Please retype the lines starting at the beginning of the rows and ending with the line that contains "Контакты и как найти", both included, changing nothing.

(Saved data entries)
◆ ◆ ◆ ◆ ◆

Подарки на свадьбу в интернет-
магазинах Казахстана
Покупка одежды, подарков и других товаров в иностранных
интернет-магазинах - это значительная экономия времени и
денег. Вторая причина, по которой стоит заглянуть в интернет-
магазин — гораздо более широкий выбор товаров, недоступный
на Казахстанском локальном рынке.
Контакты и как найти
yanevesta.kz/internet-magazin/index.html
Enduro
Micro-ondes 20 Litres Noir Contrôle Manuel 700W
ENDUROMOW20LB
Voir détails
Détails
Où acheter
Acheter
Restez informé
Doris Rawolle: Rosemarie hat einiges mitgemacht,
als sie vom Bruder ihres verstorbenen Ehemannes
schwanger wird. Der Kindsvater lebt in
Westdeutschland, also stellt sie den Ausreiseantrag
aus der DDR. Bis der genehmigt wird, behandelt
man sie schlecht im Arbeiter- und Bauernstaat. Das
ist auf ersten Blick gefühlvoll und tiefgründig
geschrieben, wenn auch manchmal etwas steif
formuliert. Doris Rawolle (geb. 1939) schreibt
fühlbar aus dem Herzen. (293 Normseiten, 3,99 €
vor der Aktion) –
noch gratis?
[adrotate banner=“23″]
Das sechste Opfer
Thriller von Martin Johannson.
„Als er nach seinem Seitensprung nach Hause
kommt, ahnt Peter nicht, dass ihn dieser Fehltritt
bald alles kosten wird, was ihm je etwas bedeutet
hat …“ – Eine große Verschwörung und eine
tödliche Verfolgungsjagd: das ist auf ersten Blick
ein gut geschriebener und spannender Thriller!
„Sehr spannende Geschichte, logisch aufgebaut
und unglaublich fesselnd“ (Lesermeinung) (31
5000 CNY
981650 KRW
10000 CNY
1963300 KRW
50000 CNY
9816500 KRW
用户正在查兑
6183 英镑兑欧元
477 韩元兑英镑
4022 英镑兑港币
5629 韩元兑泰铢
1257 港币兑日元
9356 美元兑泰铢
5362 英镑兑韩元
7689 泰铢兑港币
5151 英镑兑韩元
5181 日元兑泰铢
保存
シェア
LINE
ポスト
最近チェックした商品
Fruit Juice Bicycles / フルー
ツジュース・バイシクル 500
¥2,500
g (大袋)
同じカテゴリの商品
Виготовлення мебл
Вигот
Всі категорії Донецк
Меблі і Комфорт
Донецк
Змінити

◆ ◆ ◆ ◆ ◆

WRITTEN RESPONSE:
Подарки на свадьбу в интернет-
магазинах Казахстана
Покупка одежды, подарков и других товаров в иностранных
интернет-магазинах - это значительная экономия времени и
денег. Вторая причина, по которой стоит заглянуть в интернет-
магазин — гораздо более широкий выбор товаров, недоступный
на Казахстанском локальном рынке.
Контакты и как найти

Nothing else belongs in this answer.